Council member medical benefit contributions are currently determined under Resolution No. 2014-123. This resolution provides for certain specified automatic adjustments based on the cost of employee premiums. At the time the medical premium amount for the Kaiser employee only coverage increases above the cap of $1,326.63 per month, the cap will automatically increase to the Kaiser employee only rate. Adoption of the proposed ordinance would not change the current method for determining Council member benefits and any increased contribution amounts provided under Resolution No. 2014-123 would continue unchanged.

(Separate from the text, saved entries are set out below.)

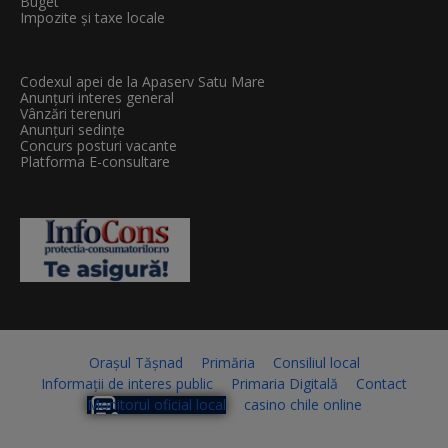
Buget
Impozite și taxe locale
Codexul apei de la Apaserv Satu Mare
Anunțuri interes general
Vânzări terenuri
Anunțuri sedințe
Concurs posturi vacante
Platforma E-consultare
Orașul Tășnad
Primăria
Consiliul local
Informații de interes public
Primaria Digitală
Contact
Monitorul oficial local
casino chile online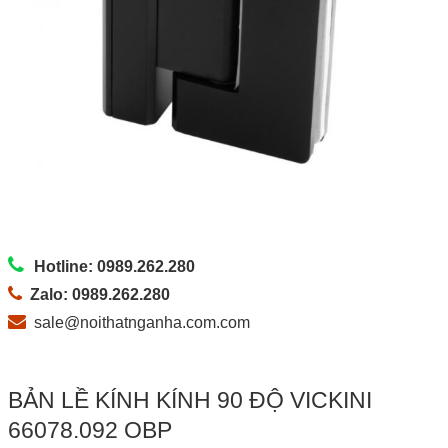
Hotline: 0989.262.280
Zalo: 0989.262.280
sale@noithatnganha.com.com
BẢN LỀ KÍNH KÍNH 90 ĐỘ VICKINI
66078.092 OBP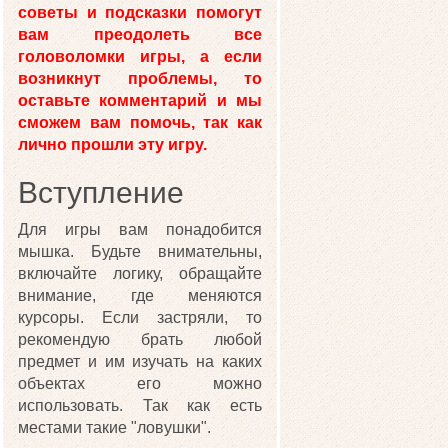
советы и подсказки помогут
вам преодолеть все
головоломки игры, а если
возникнут проблемы, то
оставьте комментарий и мы
сможем вам помочь, так как
лично прошли эту игру.
Вступление
Для игры вам понадобится
мышка. Будьте внимательны,
включайте логику, обращайте
внимание, где меняются
курсоры. Если застряли, то
рекомендую брать любой
предмет и им изучать на каких
объектах его можно
использовать. Так как есть
местами такие "ловушки".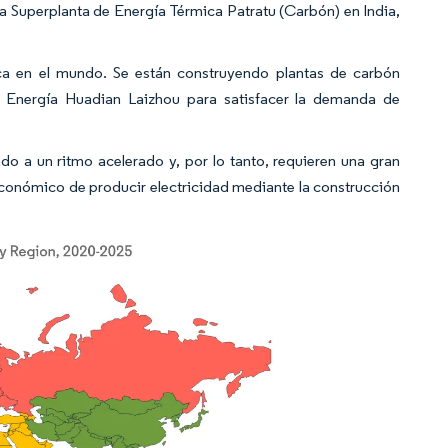
la Superplanta de Energía Térmica Patratu (Carbón) en India,
ca en el mundo. Se están construyendo plantas de carbón
e Energía Huadian Laizhou para satisfacer la demanda de
ndo a un ritmo acelerado y, por lo tanto, requieren una gran
 económico de producir electricidad mediante la construcción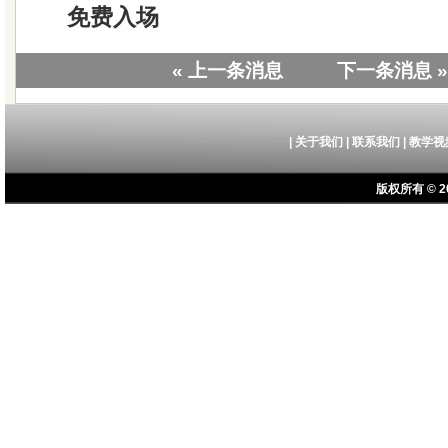
免费入场
« 上一条消息
下一条消息 »
|
关于我们
|
联系我们
|
教学视
版权所有 © 20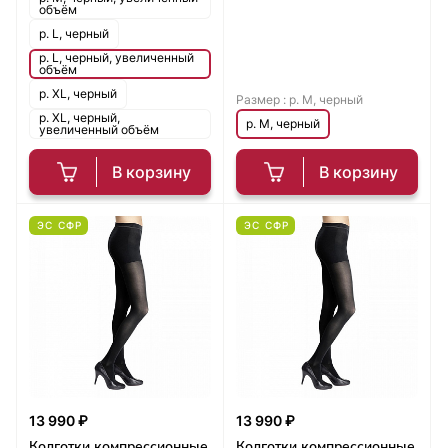
объём
р. L, черный
р. L, черный, увеличенный
объём
р. XL, черный
Размер :
р. M, черный
р. XL, черный,
р. M, черный
увеличенный объём
В корзину
В корзину
ЭС СФР
ЭС СФР
13 990 ₽
13 990 ₽
Колготки компрессионные
Колготки компрессионные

Regarding medical benefit contributions, the proposed ordinance procedure would only apply to any modification of the method for determining benefits provided under Resolution No. 2014-123. City Council Salaries
Currently the Mayor and City Council Members (collectively the “City Council” or “Council”) receive the same salary and benefits. City Council salary was last adjusted thirteen years ago, in 2001, when it was increased to $569.25 per month from $345.00. State law provides that increases to council member salaries must occur by ordinance. Such increases cannot be more than 5% of the current salary multiplied by the number of years since the last increase. Increases cannot be annually compounded. Should the Council wish to increase its salary, the maximum increase allowed is $370.01 ($569.25 x (5% x 13 years)), for a maximum monthly salary of $939.26. Nothing in State law precludes a lesser increase from being adopted. However, if a lesser increase occurs, then that revised total amount serves as a new base and future increases would be limited to a maximum of 5% a year commencing the next year.

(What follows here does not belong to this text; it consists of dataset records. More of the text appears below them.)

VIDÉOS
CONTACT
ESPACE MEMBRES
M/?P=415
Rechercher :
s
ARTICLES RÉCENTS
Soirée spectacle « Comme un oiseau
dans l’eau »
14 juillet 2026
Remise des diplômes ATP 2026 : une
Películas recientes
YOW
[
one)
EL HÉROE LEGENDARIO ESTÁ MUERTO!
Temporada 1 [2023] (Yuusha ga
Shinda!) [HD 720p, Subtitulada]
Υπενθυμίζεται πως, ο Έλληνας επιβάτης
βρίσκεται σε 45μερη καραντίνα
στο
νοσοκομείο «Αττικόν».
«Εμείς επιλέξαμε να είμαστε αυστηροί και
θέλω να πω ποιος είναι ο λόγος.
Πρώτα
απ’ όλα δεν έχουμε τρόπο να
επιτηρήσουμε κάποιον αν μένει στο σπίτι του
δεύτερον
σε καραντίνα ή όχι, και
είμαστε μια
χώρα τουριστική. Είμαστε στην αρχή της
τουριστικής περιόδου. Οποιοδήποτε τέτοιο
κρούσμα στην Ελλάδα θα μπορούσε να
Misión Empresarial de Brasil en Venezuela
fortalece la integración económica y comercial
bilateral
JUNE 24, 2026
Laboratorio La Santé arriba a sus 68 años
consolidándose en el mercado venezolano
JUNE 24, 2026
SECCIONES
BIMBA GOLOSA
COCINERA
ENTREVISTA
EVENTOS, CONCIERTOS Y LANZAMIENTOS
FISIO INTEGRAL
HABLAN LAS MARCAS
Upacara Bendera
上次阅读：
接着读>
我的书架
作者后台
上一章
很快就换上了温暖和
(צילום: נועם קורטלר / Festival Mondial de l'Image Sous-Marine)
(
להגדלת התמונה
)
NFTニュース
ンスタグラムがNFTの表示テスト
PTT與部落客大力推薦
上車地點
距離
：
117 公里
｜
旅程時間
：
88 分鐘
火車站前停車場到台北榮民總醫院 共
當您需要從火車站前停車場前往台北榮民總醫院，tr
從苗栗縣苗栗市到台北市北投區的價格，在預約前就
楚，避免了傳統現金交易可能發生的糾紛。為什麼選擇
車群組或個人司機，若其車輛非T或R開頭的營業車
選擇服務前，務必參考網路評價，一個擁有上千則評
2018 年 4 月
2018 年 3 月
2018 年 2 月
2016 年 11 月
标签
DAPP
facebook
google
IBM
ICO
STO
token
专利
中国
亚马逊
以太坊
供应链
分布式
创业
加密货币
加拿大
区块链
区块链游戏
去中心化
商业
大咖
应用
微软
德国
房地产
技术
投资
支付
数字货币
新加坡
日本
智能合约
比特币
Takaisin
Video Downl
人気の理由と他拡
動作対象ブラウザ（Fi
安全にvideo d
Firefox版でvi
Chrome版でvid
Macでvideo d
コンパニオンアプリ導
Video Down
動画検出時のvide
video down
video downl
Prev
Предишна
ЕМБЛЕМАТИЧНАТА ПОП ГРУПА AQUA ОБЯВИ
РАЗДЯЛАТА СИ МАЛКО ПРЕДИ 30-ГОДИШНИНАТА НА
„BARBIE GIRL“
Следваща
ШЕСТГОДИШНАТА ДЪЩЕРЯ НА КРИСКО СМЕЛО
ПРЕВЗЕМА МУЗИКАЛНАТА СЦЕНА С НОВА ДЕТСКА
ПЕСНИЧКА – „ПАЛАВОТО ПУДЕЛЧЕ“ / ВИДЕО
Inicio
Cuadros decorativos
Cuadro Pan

At their meeting of September 17, 2014, the Subcommittee met and discussed the possibility of increasing Council member salaries, but did not arrive at a recommendation. Alternatives discussed included raising member salaries while reducing or eliminating benefits; raising member salaries without reducing benefits; or leaving current salary and benefits unchanged. On September 23, 2014, the City Council discussed the possibility of changing their monthly salaries. During the course of the discussion, Council members noted that they spend considerable time working on City matters beyond just the City Council meetings. Their efforts include preparing for and attending internal and external meetings on behalf of the City, as well as representing the City at community functions and events. They also noted that their salaries had not been adjusted for thirteen years and that Brentwood, when compared with other Contra
Costa County cities and survey cities, was in the lower half on council salary charts. State law prohibits any salary increase for an entire council from taking effect until at least one council member commences a new term of office. For a salary increase for the entire Council to go into effect in 2014, a salary ordinance would need to go into effect prior to December 9, 2014 (when current Council terms end, and new terms begin). This means that an ordinance adjusting Council salaries would need to be introduced tonight and adopted at the October 28 meeting (becoming effective November 28).

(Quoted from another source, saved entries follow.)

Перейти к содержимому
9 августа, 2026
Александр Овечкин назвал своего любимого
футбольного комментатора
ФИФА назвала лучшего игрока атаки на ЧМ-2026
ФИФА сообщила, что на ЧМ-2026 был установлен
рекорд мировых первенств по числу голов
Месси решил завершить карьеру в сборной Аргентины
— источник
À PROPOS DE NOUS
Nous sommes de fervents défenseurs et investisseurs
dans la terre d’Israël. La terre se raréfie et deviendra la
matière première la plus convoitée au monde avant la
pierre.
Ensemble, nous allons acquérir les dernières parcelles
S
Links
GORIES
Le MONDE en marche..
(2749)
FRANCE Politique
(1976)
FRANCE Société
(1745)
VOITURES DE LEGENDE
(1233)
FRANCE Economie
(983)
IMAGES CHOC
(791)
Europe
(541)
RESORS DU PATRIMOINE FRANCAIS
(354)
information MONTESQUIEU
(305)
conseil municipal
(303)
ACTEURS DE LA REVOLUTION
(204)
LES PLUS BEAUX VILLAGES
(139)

Should the Council approve a monthly salary increase to $939.26 per month, the net effect on the General Fund would be an annual cost increase of approximately $27,649. With the increase occurring near the mid-point of the year, the impact to FY 2014/15 would be $16,129.
If approved, staff will incorporate these amounts in to the mid-year budget review which will be presented to the City Council in January 2015.